**GIVEN PASSAGE**
= Beginning of Section =
# Fedor/Aoki sig



## M.C (Jul 5, 2008)

Here's a sig I made tonight, I was just playing around. I haven't seen anyone do one on the Fedor/Aoki fight, so I figured I'd whip one up real quick:










Pretty basic, but I think the style is a bit interesting.

It's free if anyone wants it, can put a name on or whatever.


----------



## Evil Ira (Feb 9, 2009)

Interresting sig!


----------



## Composure (Jun 24, 2008)

I think the patterns on there are pretty nice. Maybe a nice gradient or something because with the black it seems a bit empty to me.


----------



## M.C (Jul 5, 2008)

Composure said:


> I think the patterns on there are pretty nice. Maybe a nice gradient or something because with the black it seems a bit empty to me.


Yeah, I was thinking the same, but I couldn't think of anything to do with the extra space. Maybe a gradient would have worked, didn't even think about that.

Thanks for the advice.


----------



## Composure (Jun 24, 2008)

Michael Carson said:


> Yeah, I was thinking the same, but I couldn't think of anything to do with the extra space. Maybe a gradient would have worked, didn't even think about that.
> 
> Thanks for the advice.


Any time man. :thumb02:


----------



## D.P. (Oct 8, 2008)

Very unique, and you're right, I don't anyone has done a Fedor/aoki one yet.


----------



## M.C (Jul 5, 2008)

D.P. said:


> Very unique, and you're right, I don't anyone has done a Fedor/aoki one yet.


Thanks for the props, buddy. :thumbsup:


----------
= End of Section =
**SUPPLIED INFORMATION**
= Beginning of Section =
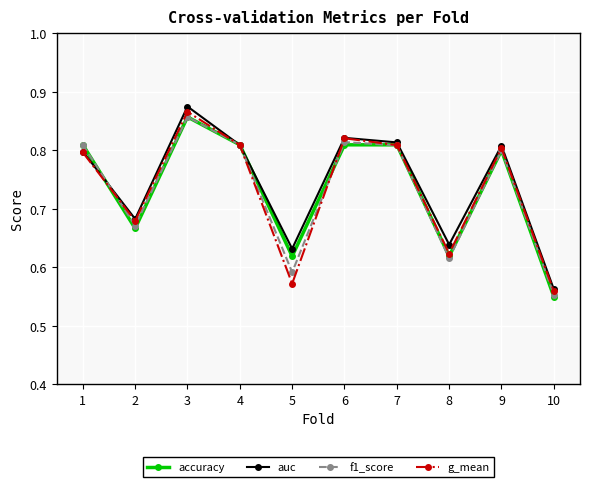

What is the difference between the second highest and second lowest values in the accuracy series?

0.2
= End of Section =
= Beginning of Section =
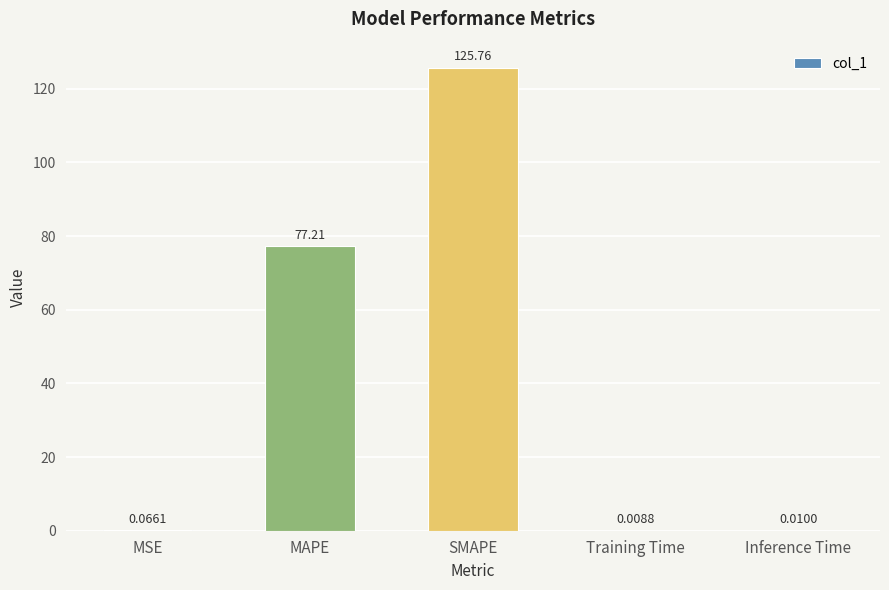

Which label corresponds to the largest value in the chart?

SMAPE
= End of Section =
**PROBLEMS TO SOLVE**
1. Quote the part of the Fedor/Aoki sig thread from "Pretty basic, but" down to "(Feb 9, 2009)".
2. List every distinct username that appears in a post heading of the Fedor/Aoki sig thread, naming each one only once.

**ANSWERS BY ITEM**
1.
Pretty basic, but I think the style is a bit interesting.

It's free if anyone wants it, can put a name on or whatever.


----------



## Evil Ira (Feb 9, 2009)

2.
M.C
Evil Ira
Composure
D.P.